A vergonha é maior no caso de Bachelet. A corrupção é incomum no Chile. O país ocupa o 21º lugar de 175 no ranking da Transparência Internacional. O Brasil está na posição 69, e a Argentina, no 107º lugar. Além disso, para a esquerda chilena ter tocado uma moeda ligada a Pinochet é uma vergonha insuportável.

Já o PT de Dilma perdeu a candura em 2005, com o mensalão, que levou vários de seus dirigentes à prisão. Para o kirchnerismo, o escândalo constitui um habitat natural: entre 2003 e 2008 os Kirchner multiplicaram seu patrimônio por 578.

A diversidade de antecedentes determina a disparidade de expectativas. Por isso a corrupção exerce efeito distinto sobre a política de cada país. A imagem positiva de Bachelet caiu de 60% para 30% em um ano. Dilma está em um inferno que apenas Fernando Collor conheceu: apenas 13% de aprovação. Os brasileiros preparam outra marcha contra ela para 14 de abril. Já Cristina Kirchner, que também enfrentou mobilizações, tem a aprovação de 47% da população. O resto a condena.

A vergonha é maior no caso de Bachelet. A corrupção é incomum no Chile

A hipótese mais elementar para explicar as divergências é que os argentinos toleram a corrupção muito mais que os brasileiros ou chilenos. Segundo a consultoria Isonomía, apenas 10% dos argentinos consideram a corrupção um problema mais grave que a insegurança ou a inflação.

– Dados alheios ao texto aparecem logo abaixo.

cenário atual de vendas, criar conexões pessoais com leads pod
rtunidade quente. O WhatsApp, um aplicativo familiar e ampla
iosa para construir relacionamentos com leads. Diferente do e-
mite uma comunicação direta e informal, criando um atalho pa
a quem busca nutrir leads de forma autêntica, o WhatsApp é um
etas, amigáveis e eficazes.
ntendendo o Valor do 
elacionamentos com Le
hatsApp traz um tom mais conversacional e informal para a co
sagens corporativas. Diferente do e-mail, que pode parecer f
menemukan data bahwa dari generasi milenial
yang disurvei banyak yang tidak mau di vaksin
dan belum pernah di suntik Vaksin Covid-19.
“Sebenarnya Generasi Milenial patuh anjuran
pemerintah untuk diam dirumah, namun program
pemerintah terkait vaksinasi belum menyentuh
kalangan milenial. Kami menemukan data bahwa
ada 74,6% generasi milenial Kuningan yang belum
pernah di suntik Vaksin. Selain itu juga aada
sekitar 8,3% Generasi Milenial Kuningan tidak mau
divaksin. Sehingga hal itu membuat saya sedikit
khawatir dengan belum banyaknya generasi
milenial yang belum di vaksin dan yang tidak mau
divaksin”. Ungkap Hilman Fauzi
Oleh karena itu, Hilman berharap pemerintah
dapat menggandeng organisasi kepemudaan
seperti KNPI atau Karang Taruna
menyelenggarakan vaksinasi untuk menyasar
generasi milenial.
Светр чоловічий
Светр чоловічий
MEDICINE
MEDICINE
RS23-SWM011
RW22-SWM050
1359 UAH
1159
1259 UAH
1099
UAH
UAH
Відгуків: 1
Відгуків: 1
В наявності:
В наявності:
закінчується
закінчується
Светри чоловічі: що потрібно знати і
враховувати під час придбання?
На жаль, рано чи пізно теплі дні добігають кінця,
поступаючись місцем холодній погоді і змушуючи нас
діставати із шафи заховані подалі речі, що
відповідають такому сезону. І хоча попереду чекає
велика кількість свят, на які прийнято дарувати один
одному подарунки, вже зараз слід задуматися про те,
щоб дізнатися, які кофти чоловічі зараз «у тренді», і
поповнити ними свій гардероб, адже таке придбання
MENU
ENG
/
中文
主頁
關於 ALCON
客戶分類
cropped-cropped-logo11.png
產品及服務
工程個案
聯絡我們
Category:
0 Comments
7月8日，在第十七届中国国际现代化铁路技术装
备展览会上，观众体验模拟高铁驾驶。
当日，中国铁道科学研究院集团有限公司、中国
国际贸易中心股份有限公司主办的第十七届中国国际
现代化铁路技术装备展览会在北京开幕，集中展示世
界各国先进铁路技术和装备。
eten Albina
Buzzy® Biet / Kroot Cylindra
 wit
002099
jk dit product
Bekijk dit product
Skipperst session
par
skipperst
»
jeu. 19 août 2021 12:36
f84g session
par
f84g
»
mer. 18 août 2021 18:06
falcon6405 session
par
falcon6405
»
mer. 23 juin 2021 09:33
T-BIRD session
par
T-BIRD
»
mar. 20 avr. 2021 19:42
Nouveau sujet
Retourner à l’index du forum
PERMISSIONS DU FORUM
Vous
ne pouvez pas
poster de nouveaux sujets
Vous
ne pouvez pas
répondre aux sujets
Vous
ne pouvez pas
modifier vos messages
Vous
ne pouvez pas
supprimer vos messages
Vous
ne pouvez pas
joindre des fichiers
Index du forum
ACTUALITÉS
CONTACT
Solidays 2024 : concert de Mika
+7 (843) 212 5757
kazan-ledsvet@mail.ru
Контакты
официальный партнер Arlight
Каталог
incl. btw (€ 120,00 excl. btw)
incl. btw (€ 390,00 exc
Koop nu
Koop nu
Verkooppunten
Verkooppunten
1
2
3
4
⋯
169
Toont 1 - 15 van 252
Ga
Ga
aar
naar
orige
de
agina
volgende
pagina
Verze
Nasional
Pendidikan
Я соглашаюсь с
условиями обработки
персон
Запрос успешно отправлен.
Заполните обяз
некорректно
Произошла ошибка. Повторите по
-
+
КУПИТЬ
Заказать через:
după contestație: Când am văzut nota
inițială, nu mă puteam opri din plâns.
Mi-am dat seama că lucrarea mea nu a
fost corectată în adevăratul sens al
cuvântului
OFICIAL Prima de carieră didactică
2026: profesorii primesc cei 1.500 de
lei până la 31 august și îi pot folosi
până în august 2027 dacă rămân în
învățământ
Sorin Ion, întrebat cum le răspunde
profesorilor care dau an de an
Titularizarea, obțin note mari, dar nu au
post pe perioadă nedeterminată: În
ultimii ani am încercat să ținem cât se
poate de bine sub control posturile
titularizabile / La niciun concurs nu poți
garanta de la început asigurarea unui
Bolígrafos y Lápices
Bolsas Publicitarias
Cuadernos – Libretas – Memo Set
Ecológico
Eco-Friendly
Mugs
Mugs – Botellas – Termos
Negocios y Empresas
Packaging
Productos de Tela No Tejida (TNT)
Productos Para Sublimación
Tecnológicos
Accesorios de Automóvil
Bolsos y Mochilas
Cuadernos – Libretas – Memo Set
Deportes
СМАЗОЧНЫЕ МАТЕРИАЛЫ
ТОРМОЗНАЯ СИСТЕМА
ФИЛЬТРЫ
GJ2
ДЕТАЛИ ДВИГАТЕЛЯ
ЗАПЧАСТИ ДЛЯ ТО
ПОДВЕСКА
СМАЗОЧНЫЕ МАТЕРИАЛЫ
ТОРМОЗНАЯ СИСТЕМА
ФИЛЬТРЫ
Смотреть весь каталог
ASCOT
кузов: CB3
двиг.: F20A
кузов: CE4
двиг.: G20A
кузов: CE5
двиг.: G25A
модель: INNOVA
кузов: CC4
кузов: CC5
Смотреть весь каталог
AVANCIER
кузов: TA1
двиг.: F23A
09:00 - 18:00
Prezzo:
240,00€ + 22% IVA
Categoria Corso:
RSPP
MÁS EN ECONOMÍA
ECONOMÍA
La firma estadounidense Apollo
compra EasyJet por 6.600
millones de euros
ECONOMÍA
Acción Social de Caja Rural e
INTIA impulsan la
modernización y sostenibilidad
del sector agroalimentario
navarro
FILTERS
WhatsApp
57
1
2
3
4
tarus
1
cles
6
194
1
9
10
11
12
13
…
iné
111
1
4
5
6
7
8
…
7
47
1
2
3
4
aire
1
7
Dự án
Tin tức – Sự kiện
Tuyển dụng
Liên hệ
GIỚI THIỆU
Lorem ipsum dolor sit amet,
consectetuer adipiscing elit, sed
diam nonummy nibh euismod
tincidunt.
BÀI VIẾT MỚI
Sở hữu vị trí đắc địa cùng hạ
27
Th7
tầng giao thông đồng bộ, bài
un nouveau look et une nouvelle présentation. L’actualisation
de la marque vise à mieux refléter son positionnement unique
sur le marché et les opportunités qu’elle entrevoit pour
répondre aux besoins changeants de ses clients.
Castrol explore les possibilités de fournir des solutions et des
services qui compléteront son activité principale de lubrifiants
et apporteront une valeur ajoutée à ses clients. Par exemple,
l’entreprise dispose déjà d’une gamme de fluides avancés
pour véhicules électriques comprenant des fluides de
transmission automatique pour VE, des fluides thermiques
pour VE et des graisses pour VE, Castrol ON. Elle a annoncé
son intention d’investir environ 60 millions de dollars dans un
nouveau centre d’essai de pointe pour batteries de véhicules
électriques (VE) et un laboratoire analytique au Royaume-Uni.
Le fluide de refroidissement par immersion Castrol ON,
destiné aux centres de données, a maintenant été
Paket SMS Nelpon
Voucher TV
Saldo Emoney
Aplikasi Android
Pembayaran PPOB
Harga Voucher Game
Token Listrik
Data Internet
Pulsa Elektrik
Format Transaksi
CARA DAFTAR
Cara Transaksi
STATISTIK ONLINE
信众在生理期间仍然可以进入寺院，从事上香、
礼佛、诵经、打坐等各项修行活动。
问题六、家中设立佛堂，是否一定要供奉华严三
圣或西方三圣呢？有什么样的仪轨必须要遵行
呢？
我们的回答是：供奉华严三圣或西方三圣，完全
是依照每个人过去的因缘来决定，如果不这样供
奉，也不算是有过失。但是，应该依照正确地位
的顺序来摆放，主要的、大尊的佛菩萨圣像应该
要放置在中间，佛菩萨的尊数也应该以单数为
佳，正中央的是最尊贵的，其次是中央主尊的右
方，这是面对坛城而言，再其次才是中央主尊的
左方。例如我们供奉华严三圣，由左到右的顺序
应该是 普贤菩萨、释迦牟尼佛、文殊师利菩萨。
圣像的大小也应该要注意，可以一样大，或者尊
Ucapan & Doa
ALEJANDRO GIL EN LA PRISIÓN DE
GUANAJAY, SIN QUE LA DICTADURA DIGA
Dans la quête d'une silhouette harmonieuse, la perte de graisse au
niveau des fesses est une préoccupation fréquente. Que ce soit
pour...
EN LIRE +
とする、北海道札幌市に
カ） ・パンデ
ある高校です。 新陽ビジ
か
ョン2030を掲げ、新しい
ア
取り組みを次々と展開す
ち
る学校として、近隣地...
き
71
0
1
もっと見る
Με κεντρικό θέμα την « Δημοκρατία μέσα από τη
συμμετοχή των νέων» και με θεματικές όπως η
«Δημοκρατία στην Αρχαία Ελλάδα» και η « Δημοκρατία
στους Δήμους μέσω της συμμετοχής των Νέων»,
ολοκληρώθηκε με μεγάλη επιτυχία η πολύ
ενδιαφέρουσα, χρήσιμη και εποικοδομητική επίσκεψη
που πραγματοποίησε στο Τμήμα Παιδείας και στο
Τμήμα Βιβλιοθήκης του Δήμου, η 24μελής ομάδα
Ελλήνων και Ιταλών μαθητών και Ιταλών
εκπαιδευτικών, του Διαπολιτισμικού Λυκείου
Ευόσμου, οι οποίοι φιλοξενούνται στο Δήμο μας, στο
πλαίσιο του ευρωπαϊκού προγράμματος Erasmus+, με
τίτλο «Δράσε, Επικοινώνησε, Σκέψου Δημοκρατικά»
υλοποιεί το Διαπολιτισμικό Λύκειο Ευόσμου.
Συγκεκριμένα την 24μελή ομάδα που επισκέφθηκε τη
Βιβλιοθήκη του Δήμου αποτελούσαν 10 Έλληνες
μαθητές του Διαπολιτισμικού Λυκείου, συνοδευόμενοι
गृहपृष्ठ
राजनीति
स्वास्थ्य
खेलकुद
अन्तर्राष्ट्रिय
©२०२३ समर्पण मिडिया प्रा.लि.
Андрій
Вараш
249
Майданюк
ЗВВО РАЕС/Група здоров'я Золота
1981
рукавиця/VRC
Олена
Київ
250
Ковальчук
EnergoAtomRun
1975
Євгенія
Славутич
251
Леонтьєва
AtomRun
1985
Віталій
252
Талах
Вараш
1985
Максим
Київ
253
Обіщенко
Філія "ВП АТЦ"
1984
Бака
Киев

As estratégias para lidar com a crise também influem sobre a percepção popular. Bachelet flagelou-se em público. Demitiu seu filho e projetou um reforço dos controles sobre os funcionários.

Cristina Kirchner, em contrapartida, nunca oferece explicações. Prefere denunciar um complô dos meios de comunicação, das empresas e do “partido judicial” para boicotar sua gestão, que seria voltada aos desamparados. Em outras palavras: para a presidenta argentina, as denúncias de corrupção são uma desculpa dada por “eles”, os privilegiados, contra “nós”, os avalistas da igualdade. Essa descrição supõe uma política: o kirchnerismo renunciou a representar os setores médios, os mais indignados com a malversação de seus impostos.

Dilma é uma personagem em transição. Reconheceu irregularidades e anunciou reformas. Mas o PT está se “kirchnerizando”. Convocou seus seguidores para sair às ruas em defesa do governo. E ontem seu presidente, Rui Falcão, reiterou a tese argentina: os setores concentrados e a imprensa querem condicionar a vontade popular. Renasce a denúncia de Lula, segundo a qual existe um ataque das “elites brancas”.

A deriva de Dilma é enigmática. A polarização reflete o mapa eleitoral: o Brasil está partido ao meio. O Norte, subsidiado, votou pelo PT. O Sul, em situação econômica melhor, pediu mudanças. Dilma vai cair na tentação de Kirchner? Governará para apenas um desses países? Joaquim Levy, o ministro da Fazenda, deve estar se fazendo essa pergunta. Ele precisa atrair com sua política econômica aqueles que estão demonizando o governo.